Orange County is the safest large county in California—and the people who live here, along with the law enforcement professionals who work tirelessly to protect it, want to keep it that way.

Law and order come before progress and prosperity. Before a community can thrive, it must first be secure. That is why public safety is the first and most fundamental responsibility of government. Yet our County CEO is treating it as if it were just another budget line item — somewhere between potholes and park maintenance. And if this continues, Orange County residents will pay the price, sacrificing our hard-earned reputation as a beacon of law and order in a state that too often prioritizes the murderers over the murdered.

Last November, 75% of Orange County voters overwhelmingly supported Proposition 36—a clear mandate to restore accountability after years of legislative neglect and to give prosecutors the tools to hold repeat thieves and drug dealers accountable while offering treatment to those struggling with addiction.

Despite being under a CEO-imposed hiring freeze since January, the Orange County District Attorney’s Office has delivered exactly what voters demanded: real results.

According to the Judicial Council of California, in just the first seven months since the law took effect, Orange County prosecutors filed more than a quarter—27%—of all Prop. 36 drug cases statewide and accounted for 11% of all defendants who elected treatment – and those numbers continue to climb. That’s leadership, not luck.

But while prosecutors and law enforcement continue doing the hard work of keeping Orange County safe, the County CEO appears intent on undermining that success. The line between public safety and disorder is already perilously thin—and the CEO is acting as though it’s no more important than any other administrative concern.

On July 1, 2025, the county declared a balanced general fund budget of $5.4 billion. Just three months later, the same leadership is grappling with a shortfall in the tens of millions—perhaps even exceeding $100 million.

And the CEO’s solution? Delete public safety positions as if the work of the District Attorney were no different from any other department on the spreadsheet—interchangeable with filing permits or mowing medians.

That’s not fiscal responsibility. It’s peril in plain sight. Public safety isn’t simply another budget category.

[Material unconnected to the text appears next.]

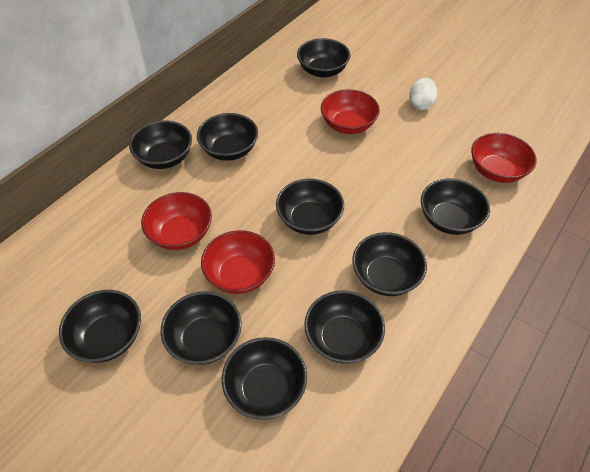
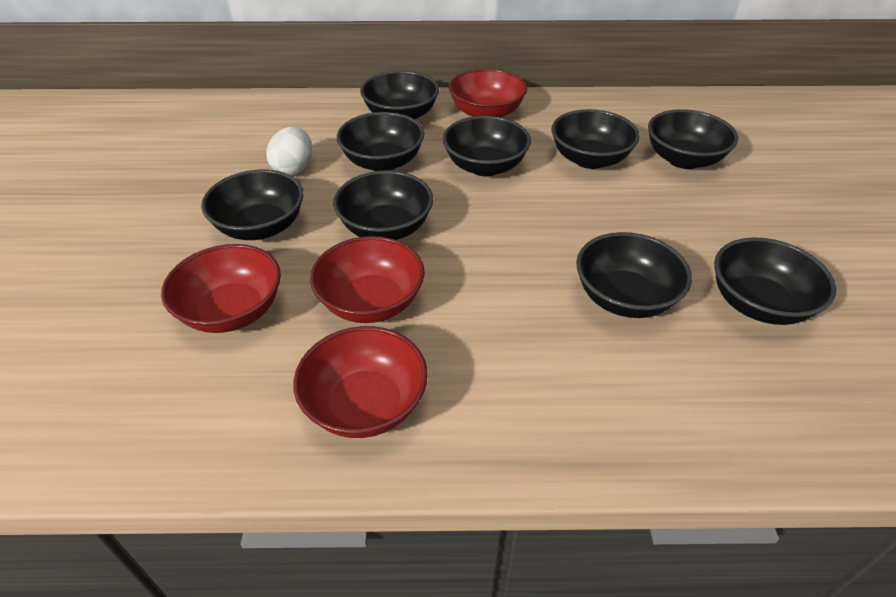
black bowl: 10 -> 9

It’s the foundation on which every other public service rests. Undermine that, and everything else eventually falls with it.  Yet, that is precisely the threat Orange County is facing

With one hand, the CEO imposed a hiring freeze upon public safety positions; with the other she has deleted the very positions she made impossible to fill because they were vacant.  And while I have proposed manageable cost saving measures to help support the county, the CEO has countered with a plan to cut another 45 OCDA positions

We are already so understaffed that we’ve had to design a triage system, temporarily assigning some of our most veteran prosecutors—those handling heinous murders, gang crimes, and sexual assaults—to branch courts for a week at a time just to make ends meet and ensure our cases are preserved.

The County CEO is appointed, not elected. Once the Board of Supervisors passes a budget and allocates funds and positions to an elected department head, the CEO has no authority to revoke them from the District Attorney or the Sheriff. Only a four-fifths vote of the Board can do that—and, thankfully, the Board has historically supported public safety.

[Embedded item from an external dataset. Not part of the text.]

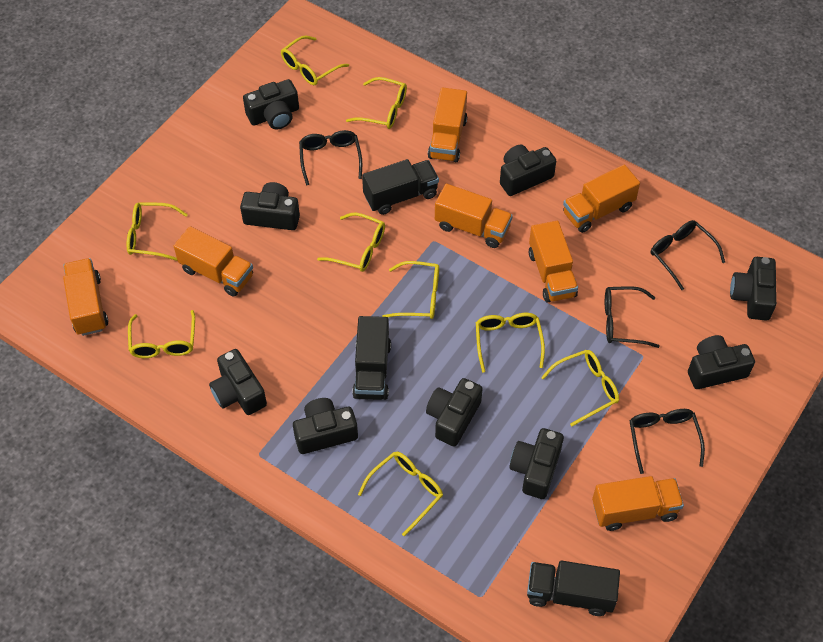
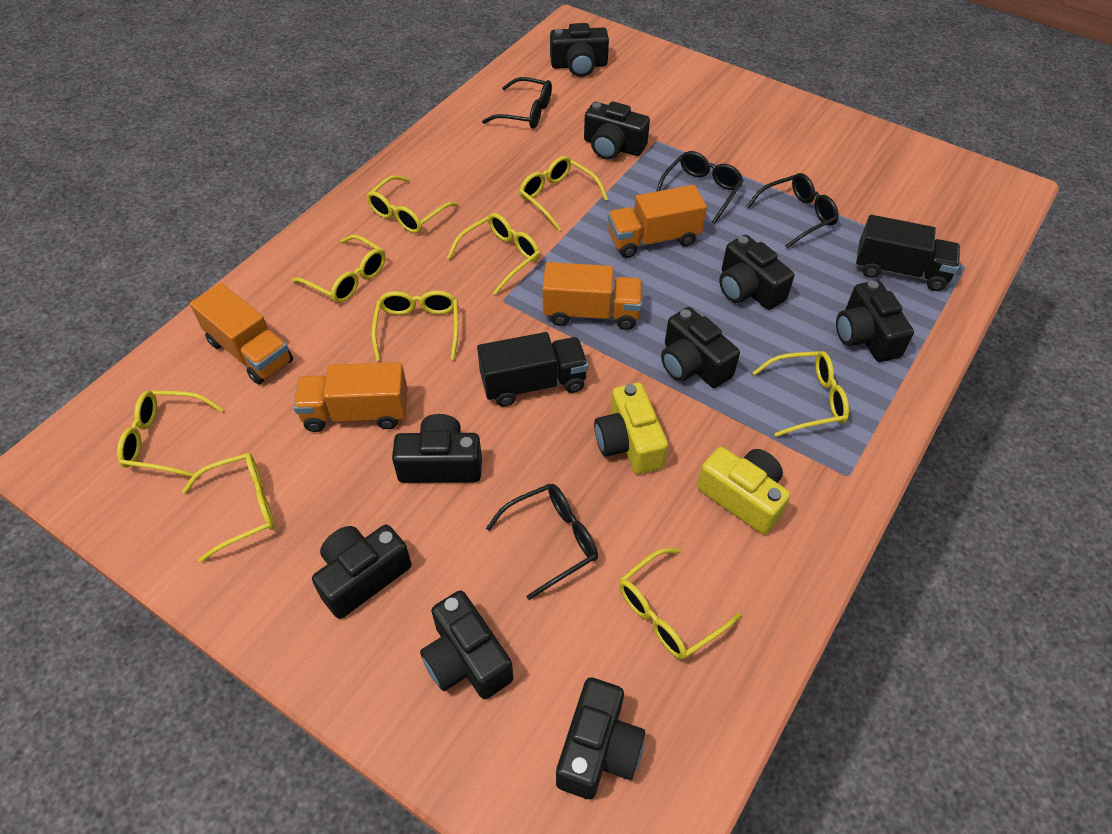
black truck: 3 -> 2
orange truck: 7 -> 4
yellow camera: 0 -> 2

People want to work for the Orange County District Attorney’s Office. Recruits from as far as Minnesota, New Orleans, and Virginia flocked to a recent statewide prosecutor job fair just to interview with us. One candidate even drove through the night from Utah. And we need to be able to hire them. These aren’t jobs you can fill with off-the-shelf candidates. They require years of education, a heart for public service, and the rare combination of toughness and compassion—part lion, part lamb—able to fight vigorously in the courtroom while offering a shoulder to cry on for victims in the hallway.

During the COVID-19 pandemic, the Orange County District Attorney’s Office led the nation in holding the line for the criminal justice system. We prosecuted our 100th criminal trial before Los Angeles County had even conducted its first.

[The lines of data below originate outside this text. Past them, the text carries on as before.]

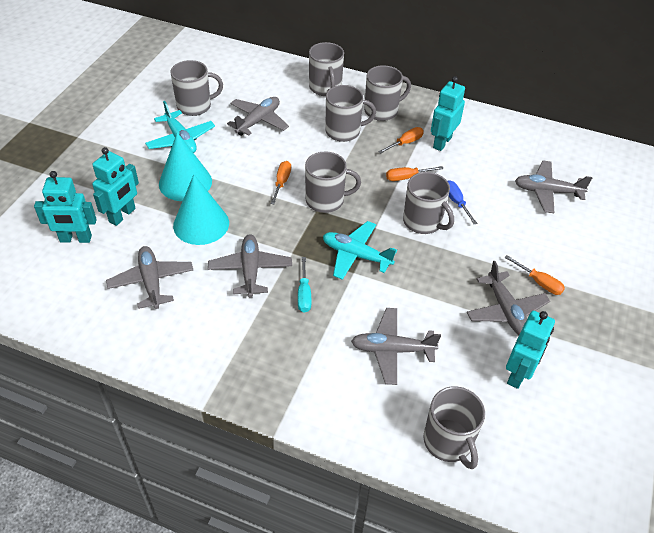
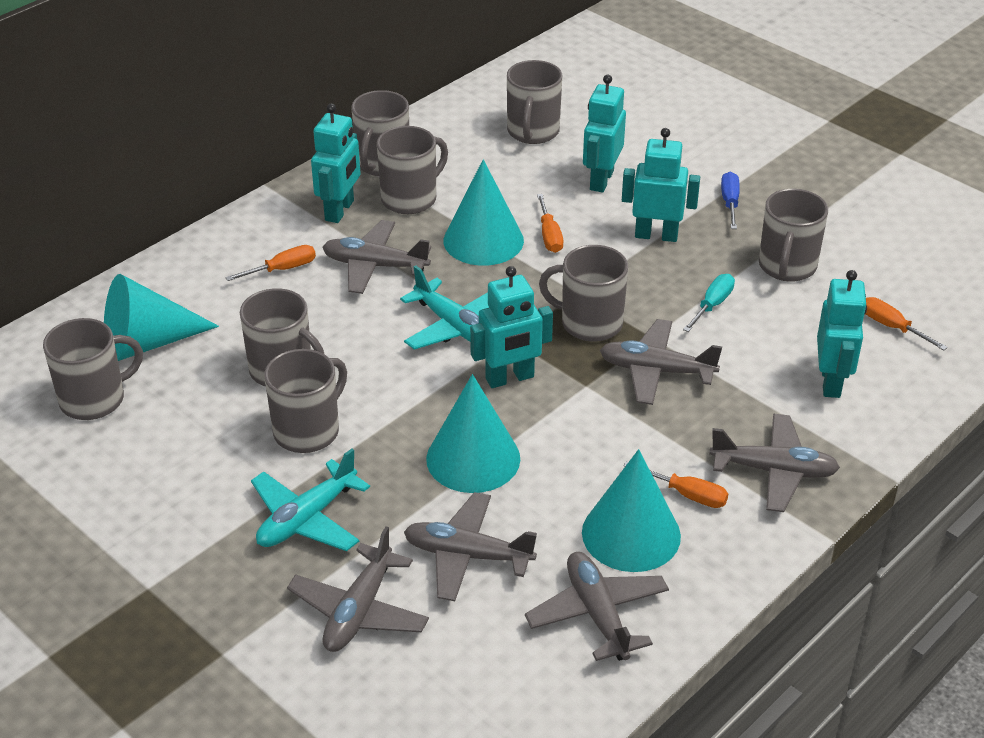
grey mug: 7 -> 8
turquoise cone: 2 -> 4
turquoise robot: 4 -> 5

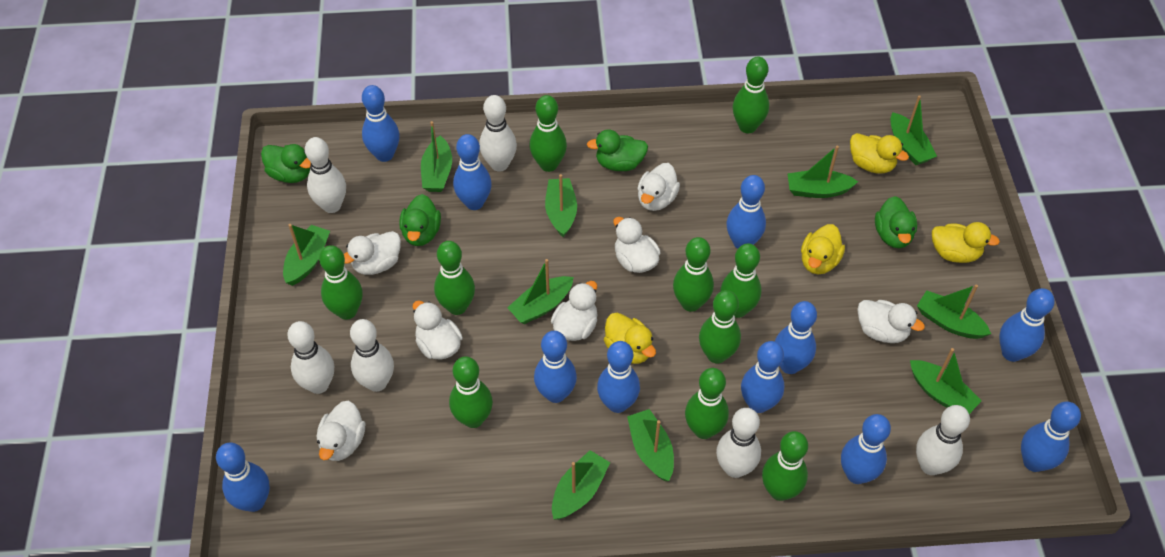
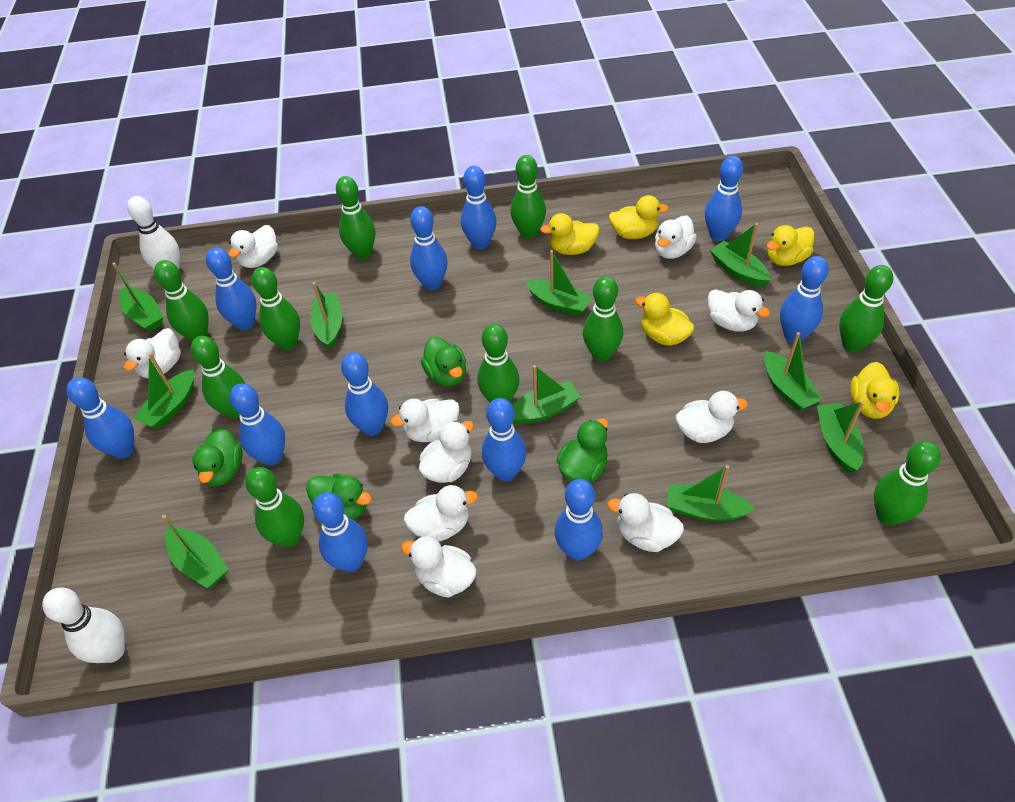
white bowling pin: 6 -> 2
white duck: 7 -> 10
yellow duck: 4 -> 5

No one will die if the grass in the county’s parks isn’t mowed every week. But if there aren’t enough prosecutors to staff courtrooms and deliver the accountability residents demand, lives—and justice—are at risk.

The County CEO’s message that public safety isn’t a priority isn’t just directed to the public; it’s a disheartening message to the nearly 1,000 prosecutors, investigators, and support staff who roll up their sleeves every day to protect this community that their work doesn’t matter.

But it does matter—because the people we serve matter. Public safety matters. When my prosecutors enter the courtroom, they do so on behalf of the People. And the people of Orange County want one thing above all: to be safe.

Todd Spitzer is district attorney of Orange County.